California Gov. Jerry Brown has signed a bill into law that eliminates the word “alien” from the state labor code. I applaud this. The term “alien” is a derogatory term and especially when combined into “illegal alien.” It is reflective of nativist anti-immigrant sentiments and even anti-Latino sentiments since those who rile against undocumented immigrants in large part do this because they are predominantly Latinos such as Mexicans. Brown’s actions and the new law won’t stop some using this emotionally-filled term, but perhaps it will influence others to recognize that such a term is also inhumane.
We are talking not about aliens but about real human beings who are coming into this country because they have no recourse to provide for their families. They are the victims of economic globalization, coming from countries where many people have been dislocated, especially from rural areas due to transnational economic practices that forces peasants and small farmers off their lands, to be replaced by large-scale commercial agriculture.
Moreover, no human being in the eyes of God is alien, much less an “illegal alien.” We should keep in mind that wonderful Old Testament passage in Leviticus 19:33-34: “When aliens reside with you in your land, do not molest them. You shall treat the aliens who reside with you no differently than the natives born among you; have the same love for them as for yourself; for you too were once aliens in the land of Egypt.” Although the term alien is used here, it is clearly not done so maliciously and has to be seen in its own historical context. Or the passage from Matthew 25:35: “I was a stranger and you took Me in.” Judeo-Christian beliefs instruct us to deal with strangers not as “illegal aliens” but as fellow human beings, all children of God.
There are more than just faith-based reasons to stop using terms such as “illegal aliens;” there are historical reasons, as well. We need to remember that historically many Mexican immigrants -- including the undocumented -- have crossed into areas that once belonged to colonial Spain, and then belonged to an independent Mexico, and later were conquered by the United States in the 1840s (Manifest Destiny). Immigrants crossed into the Rio Grande; they went to Tejas and California and to cities such as Los Angeles, El Paso, San Antonio, and other Spanish-named cities and states. These names didn’t come from the Mayflower! They speak to an earlier, but continuing, Hispanic and Latino ethnic and cultural presence within the United States.

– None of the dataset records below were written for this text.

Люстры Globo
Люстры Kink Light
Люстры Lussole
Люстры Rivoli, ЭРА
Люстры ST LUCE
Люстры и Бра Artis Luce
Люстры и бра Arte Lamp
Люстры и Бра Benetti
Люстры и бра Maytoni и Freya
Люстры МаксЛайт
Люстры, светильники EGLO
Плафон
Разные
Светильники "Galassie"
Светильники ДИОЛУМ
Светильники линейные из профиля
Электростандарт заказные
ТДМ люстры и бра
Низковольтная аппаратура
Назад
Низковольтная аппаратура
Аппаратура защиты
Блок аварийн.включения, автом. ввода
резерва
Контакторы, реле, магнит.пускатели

From a larger historical perspective, Latino immigrants, including the undocumented, are coming home to a region of the country that speaks to them in their own language, and where they can find ethnic and cultural safe places. Can we really speak of “illegal aliens” in areas that once belonged to Mexico? It’s like saying that Jews were “illegal aliens” when they came back to Israel after World War II. History complicates, or should complicate, the discussion of undocumented immigration.
We need to move the discussion from Donald Trump’s sweeping indictment of many Mexican immigrants as criminals and rapists, or the Republican focus on continued militarization of the border, to a more thoughtful, humane and sane discourse based on practical and historical considerations.
Perhaps the law eliminating the term “alien” from California labor code will influence other states to at least begin this more sober discussion. California has led the way in this more humane and pragmatic approach to the issue of undocumented immigrants, such as allowing their undocumented children to receive state financial aid for college; allowing undocumented immigrants to obtain driver’s licenses as well as other state resources. Gov. Brown has championed these measures in addition to being one of the most effective state governors in the nation. So why aren’t pundits and others talking about a draft movement of Brown for President? I would support this as would many others, in California and elsewhere. Viva Brown!